(What the task requires) Every record shown here needs to be repeated exactly.

(Saved data entries)

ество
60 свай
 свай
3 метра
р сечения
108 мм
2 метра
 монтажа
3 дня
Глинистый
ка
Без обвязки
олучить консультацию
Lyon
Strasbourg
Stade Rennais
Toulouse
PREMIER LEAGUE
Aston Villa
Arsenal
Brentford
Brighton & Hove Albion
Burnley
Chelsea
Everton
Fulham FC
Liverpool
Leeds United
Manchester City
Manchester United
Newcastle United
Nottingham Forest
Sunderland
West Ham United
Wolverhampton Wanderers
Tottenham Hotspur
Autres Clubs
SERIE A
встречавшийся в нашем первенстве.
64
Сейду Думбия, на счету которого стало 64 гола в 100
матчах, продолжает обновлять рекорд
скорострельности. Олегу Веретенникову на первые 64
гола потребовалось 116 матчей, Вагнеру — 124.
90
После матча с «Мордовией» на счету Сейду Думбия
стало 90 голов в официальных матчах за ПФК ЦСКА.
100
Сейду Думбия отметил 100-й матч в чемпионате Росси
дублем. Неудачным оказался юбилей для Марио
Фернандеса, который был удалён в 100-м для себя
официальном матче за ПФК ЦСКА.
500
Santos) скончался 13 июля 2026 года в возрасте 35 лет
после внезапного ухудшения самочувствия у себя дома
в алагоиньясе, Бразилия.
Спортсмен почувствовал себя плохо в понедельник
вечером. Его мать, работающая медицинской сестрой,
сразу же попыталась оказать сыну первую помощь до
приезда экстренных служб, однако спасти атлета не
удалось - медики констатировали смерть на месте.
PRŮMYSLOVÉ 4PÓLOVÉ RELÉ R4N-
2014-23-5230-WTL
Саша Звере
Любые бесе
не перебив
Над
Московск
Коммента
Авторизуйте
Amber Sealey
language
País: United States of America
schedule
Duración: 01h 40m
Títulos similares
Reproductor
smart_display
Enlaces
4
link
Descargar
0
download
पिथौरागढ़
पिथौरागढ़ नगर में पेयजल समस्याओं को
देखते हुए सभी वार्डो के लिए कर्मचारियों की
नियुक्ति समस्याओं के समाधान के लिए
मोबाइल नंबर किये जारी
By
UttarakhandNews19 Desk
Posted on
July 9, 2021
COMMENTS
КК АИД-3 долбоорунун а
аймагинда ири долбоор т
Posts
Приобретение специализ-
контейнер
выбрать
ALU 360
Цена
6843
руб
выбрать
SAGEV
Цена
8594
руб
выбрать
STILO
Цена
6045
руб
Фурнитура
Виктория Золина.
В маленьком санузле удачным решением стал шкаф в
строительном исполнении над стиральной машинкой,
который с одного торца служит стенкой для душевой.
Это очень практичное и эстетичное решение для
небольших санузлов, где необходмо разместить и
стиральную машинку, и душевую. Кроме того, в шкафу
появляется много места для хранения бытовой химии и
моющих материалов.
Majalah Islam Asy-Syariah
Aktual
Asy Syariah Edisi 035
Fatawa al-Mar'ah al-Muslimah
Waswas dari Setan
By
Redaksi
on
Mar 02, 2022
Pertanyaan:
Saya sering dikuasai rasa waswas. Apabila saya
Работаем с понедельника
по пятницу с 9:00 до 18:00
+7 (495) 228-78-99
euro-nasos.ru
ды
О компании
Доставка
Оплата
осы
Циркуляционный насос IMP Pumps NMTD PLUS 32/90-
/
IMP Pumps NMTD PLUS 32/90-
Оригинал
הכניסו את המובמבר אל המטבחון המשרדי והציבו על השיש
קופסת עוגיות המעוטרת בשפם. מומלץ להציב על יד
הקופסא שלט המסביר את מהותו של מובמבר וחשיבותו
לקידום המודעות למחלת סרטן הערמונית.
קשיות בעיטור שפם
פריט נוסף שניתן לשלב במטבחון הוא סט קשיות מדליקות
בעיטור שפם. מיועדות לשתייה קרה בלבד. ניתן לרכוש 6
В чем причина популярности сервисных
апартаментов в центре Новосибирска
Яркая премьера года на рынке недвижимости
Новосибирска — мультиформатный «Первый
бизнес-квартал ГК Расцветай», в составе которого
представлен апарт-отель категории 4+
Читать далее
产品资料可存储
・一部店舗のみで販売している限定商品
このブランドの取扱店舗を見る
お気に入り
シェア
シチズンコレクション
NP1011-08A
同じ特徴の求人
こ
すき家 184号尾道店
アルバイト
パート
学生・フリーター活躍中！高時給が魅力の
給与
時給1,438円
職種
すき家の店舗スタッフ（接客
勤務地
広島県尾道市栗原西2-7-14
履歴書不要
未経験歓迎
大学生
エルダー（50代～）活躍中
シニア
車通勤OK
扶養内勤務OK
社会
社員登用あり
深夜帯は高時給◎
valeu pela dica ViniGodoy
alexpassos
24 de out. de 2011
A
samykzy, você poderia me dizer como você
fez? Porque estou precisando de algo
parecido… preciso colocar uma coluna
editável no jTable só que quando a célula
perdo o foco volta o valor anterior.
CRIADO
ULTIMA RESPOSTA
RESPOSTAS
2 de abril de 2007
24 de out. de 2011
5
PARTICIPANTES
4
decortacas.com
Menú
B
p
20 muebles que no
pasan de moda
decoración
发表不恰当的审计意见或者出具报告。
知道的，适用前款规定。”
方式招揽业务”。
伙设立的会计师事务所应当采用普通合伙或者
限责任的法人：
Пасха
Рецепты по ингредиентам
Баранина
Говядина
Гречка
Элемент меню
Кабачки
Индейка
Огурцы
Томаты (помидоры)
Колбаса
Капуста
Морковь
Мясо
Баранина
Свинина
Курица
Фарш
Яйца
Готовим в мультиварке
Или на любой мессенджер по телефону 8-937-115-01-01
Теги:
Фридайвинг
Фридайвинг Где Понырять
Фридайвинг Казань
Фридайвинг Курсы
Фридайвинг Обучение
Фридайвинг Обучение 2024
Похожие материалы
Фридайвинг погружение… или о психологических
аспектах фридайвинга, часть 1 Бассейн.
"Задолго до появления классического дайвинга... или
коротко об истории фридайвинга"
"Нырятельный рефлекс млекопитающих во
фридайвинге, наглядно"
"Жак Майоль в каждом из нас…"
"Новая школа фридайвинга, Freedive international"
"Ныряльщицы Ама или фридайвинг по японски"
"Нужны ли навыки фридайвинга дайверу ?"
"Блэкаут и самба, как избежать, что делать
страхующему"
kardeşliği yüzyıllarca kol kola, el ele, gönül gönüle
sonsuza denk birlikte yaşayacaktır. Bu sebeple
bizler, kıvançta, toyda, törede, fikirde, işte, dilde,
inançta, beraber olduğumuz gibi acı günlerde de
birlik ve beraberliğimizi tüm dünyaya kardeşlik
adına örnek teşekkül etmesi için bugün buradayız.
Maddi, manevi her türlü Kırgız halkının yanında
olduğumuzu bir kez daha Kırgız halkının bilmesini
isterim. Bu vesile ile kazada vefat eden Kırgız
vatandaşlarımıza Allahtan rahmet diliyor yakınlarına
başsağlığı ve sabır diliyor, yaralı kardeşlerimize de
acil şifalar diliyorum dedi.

(Written answer)
ество
60 свай
 свай
3 метра
р сечения
108 мм
2 метра
 монтажа
3 дня
Глинистый
ка
Без обвязки
олучить консультацию
Lyon
Strasbourg
Stade Rennais
Toulouse
PREMIER LEAGUE
Aston Villa
Arsenal
Brentford
Brighton & Hove Albion
Burnley
Chelsea
Everton
Fulham FC
Liverpool
Leeds United
Manchester City
Manchester United
Newcastle United
Nottingham Forest
Sunderland
West Ham United
Wolverhampton Wanderers
Tottenham Hotspur
Autres Clubs
SERIE A
встречавшийся в нашем первенстве.
64
Сейду Думбия, на счету которого стало 64 гола в 100
матчах, продолжает обновлять рекорд
скорострельности. Олегу Веретенникову на первые 64
гола потребовалось 116 матчей, Вагнеру — 124.
90
После матча с «Мордовией» на счету Сейду Думбия
стало 90 голов в официальных матчах за ПФК ЦСКА.
100
Сейду Думбия отметил 100-й матч в чемпионате Росси
дублем. Неудачным оказался юбилей для Марио
Фернандеса, который был удалён в 100-м для себя
официальном матче за ПФК ЦСКА.
500
Santos) скончался 13 июля 2026 года в возрасте 35 лет
после внезапного ухудшения самочувствия у себя дома
в алагоиньясе, Бразилия.
Спортсмен почувствовал себя плохо в понедельник
вечером. Его мать, работающая медицинской сестрой,
сразу же попыталась оказать сыну первую помощь до
приезда экстренных служб, однако спасти атлета не
удалось - медики констатировали смерть на месте.
PRŮMYSLOVÉ 4PÓLOVÉ RELÉ R4N-
2014-23-5230-WTL
Саша Звере
Любые бесе
не перебив
Над
Московск
Коммента
Авторизуйте
Amber Sealey
language
País: United States of America
schedule
Duración: 01h 40m
Títulos similares
Reproductor
smart_display
Enlaces
4
link
Descargar
0
download
पिथौरागढ़
पिथौरागढ़ नगर में पेयजल समस्याओं को
देखते हुए सभी वार्डो के लिए कर्मचारियों की
नियुक्ति समस्याओं के समाधान के लिए
मोबाइल नंबर किये जारी
By
UttarakhandNews19 Desk
Posted on
July 9, 2021
COMMENTS
КК АИД-3 долбоорунун а
аймагинда ири долбоор т
Posts
Приобретение специализ-
контейнер
выбрать
ALU 360
Цена
6843
руб
выбрать
SAGEV
Цена
8594
руб
выбрать
STILO
Цена
6045
руб
Фурнитура
Виктория Золина.
В маленьком санузле удачным решением стал шкаф в
строительном исполнении над стиральной машинкой,
который с одного торца служит стенкой для душевой.
Это очень практичное и эстетичное решение для
небольших санузлов, где необходмо разместить и
стиральную машинку, и душевую. Кроме того, в шкафу
появляется много места для хранения бытовой химии и
моющих материалов.
Majalah Islam Asy-Syariah
Aktual
Asy Syariah Edisi 035
Fatawa al-Mar'ah al-Muslimah
Waswas dari Setan
By
Redaksi
on
Mar 02, 2022
Pertanyaan:
Saya sering dikuasai rasa waswas. Apabila saya
Работаем с понедельника
по пятницу с 9:00 до 18:00
+7 (495) 228-78-99
euro-nasos.ru
ды
О компании
Доставка
Оплата
осы
Циркуляционный насос IMP Pumps NMTD PLUS 32/90-
/
IMP Pumps NMTD PLUS 32/90-
Оригинал
הכניסו את המובמבר אל המטבחון המשרדי והציבו על השיש
קופסת עוגיות המעוטרת בשפם. מומלץ להציב על יד
הקופסא שלט המסביר את מהותו של מובמבר וחשיבותו
לקידום המודעות למחלת סרטן הערמונית.
קשיות בעיטור שפם
פריט נוסף שניתן לשלב במטבחון הוא סט קשיות מדליקות
בעיטור שפם. מיועדות לשתייה קרה בלבד. ניתן לרכוש 6
В чем причина популярности сервисных
апартаментов в центре Новосибирска
Яркая премьера года на рынке недвижимости
Новосибирска — мультиформатный «Первый
бизнес-квартал ГК Расцветай», в составе которого
представлен апарт-отель категории 4+
Читать далее
产品资料可存储
・一部店舗のみで販売している限定商品
このブランドの取扱店舗を見る
お気に入り
シェア
シチズンコレクション
NP1011-08A
同じ特徴の求人
こ
すき家 184号尾道店
アルバイト
パート
学生・フリーター活躍中！高時給が魅力の
給与
時給1,438円
職種
すき家の店舗スタッフ（接客
勤務地
広島県尾道市栗原西2-7-14
履歴書不要
未経験歓迎
大学生
エルダー（50代～）活躍中
シニア
車通勤OK
扶養内勤務OK
社会
社員登用あり
深夜帯は高時給◎
valeu pela dica ViniGodoy
alexpassos
24 de out. de 2011
A
samykzy, você poderia me dizer como você
fez? Porque estou precisando de algo
parecido… preciso colocar uma coluna
editável no jTable só que quando a célula
perdo o foco volta o valor anterior.
CRIADO
ULTIMA RESPOSTA
RESPOSTAS
2 de abril de 2007
24 de out. de 2011
5
PARTICIPANTES
4
decortacas.com
Menú
B
p
20 muebles que no
pasan de moda
decoración
发表不恰当的审计意见或者出具报告。
知道的，适用前款规定。”
方式招揽业务”。
伙设立的会计师事务所应当采用普通合伙或者
限责任的法人：
Пасха
Рецепты по ингредиентам
Баранина
Говядина
Гречка
Элемент меню
Кабачки
Индейка
Огурцы
Томаты (помидоры)
Колбаса
Капуста
Морковь
Мясо
Баранина
Свинина
Курица
Фарш
Яйца
Готовим в мультиварке
Или на любой мессенджер по телефону 8-937-115-01-01
Теги:
Фридайвинг
Фридайвинг Где Понырять
Фридайвинг Казань
Фридайвинг Курсы
Фридайвинг Обучение
Фридайвинг Обучение 2024
Похожие материалы
Фридайвинг погружение… или о психологических
аспектах фридайвинга, часть 1 Бассейн.
"Задолго до появления классического дайвинга... или
коротко об истории фридайвинга"
"Нырятельный рефлекс млекопитающих во
фридайвинге, наглядно"
"Жак Майоль в каждом из нас…"
"Новая школа фридайвинга, Freedive international"
"Ныряльщицы Ама или фридайвинг по японски"
"Нужны ли навыки фридайвинга дайверу ?"
"Блэкаут и самба, как избежать, что делать
страхующему"
kardeşliği yüzyıllarca kol kola, el ele, gönül gönüle
sonsuza denk birlikte yaşayacaktır. Bu sebeple
bizler, kıvançta, toyda, törede, fikirde, işte, dilde,
inançta, beraber olduğumuz gibi acı günlerde de
birlik ve beraberliğimizi tüm dünyaya kardeşlik
adına örnek teşekkül etmesi için bugün buradayız.
Maddi, manevi her türlü Kırgız halkının yanında
olduğumuzu bir kez daha Kırgız halkının bilmesini
isterim. Bu vesile ile kazada vefat eden Kırgız
vatandaşlarımıza Allahtan rahmet diliyor yakınlarına
başsağlığı ve sabır diliyor, yaralı kardeşlerimize de
acil şifalar diliyorum dedi.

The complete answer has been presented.